#### RECORDS SUPPLIED

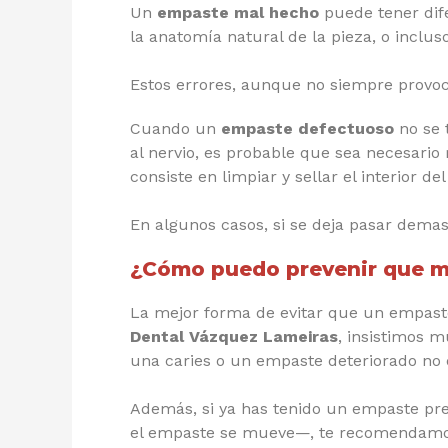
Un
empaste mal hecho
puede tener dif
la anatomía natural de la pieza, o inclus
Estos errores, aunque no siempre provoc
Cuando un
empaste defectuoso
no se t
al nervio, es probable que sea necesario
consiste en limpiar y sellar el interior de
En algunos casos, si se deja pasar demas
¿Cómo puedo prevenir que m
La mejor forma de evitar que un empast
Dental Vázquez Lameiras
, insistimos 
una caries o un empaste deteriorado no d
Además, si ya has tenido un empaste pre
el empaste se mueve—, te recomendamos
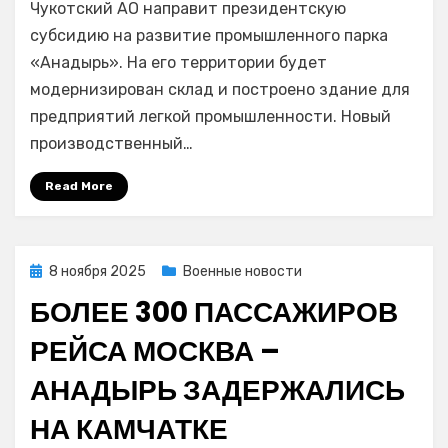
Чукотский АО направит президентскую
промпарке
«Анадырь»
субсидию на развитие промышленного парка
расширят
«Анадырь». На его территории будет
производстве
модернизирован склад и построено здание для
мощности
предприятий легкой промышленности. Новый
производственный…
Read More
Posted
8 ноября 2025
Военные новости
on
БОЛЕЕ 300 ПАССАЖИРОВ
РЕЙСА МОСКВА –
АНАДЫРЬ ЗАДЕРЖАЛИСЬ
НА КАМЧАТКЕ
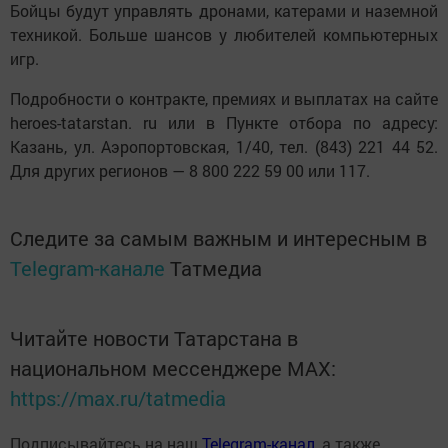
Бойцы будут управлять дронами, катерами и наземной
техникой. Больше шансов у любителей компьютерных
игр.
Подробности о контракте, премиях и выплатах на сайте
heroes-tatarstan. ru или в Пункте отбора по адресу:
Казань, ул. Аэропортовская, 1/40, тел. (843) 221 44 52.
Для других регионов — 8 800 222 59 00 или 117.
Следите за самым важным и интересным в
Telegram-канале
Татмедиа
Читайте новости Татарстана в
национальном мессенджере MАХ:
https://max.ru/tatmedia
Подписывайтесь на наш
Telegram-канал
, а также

########

__REQUIRED ACTION__. Output the text of every item above line for line, with no changes, and leave the pictures out of your answer.

__ANSWER BOX__.
Un
empaste mal hecho
puede tener dif
la anatomía natural de la pieza, o inclus
Estos errores, aunque no siempre provoc
Cuando un
empaste defectuoso
no se t
al nervio, es probable que sea necesario
consiste en limpiar y sellar el interior de
En algunos casos, si se deja pasar demas
¿Cómo puedo prevenir que m
La mejor forma de evitar que un empast
Dental Vázquez Lameiras
, insistimos 
una caries o un empaste deteriorado no d
Además, si ya has tenido un empaste pre
el empaste se mueve—, te recomendamos
Чукотский АО направит президентскую
промпарке
«Анадырь»
субсидию на развитие промышленного парка
расширят
«Анадырь». На его территории будет
производстве
модернизирован склад и построено здание для
мощности
предприятий легкой промышленности. Новый
производственный…
Read More
Posted
8 ноября 2025
Военные новости
on
БОЛЕЕ 300 ПАССАЖИРОВ
РЕЙСА МОСКВА –
АНАДЫРЬ ЗАДЕРЖАЛИСЬ
НА КАМЧАТКЕ
Бойцы будут управлять дронами, катерами и наземной
техникой. Больше шансов у любителей компьютерных
игр.
Подробности о контракте, премиях и выплатах на сайте
heroes-tatarstan. ru или в Пункте отбора по адресу:
Казань, ул. Аэропортовская, 1/40, тел. (843) 221 44 52.
Для других регионов — 8 800 222 59 00 или 117.
Следите за самым важным и интересным в
Telegram-канале
Татмедиа
Читайте новости Татарстана в
национальном мессенджере MАХ:
https://max.ru/tatmedia
Подписывайтесь на наш
Telegram-канал
, а также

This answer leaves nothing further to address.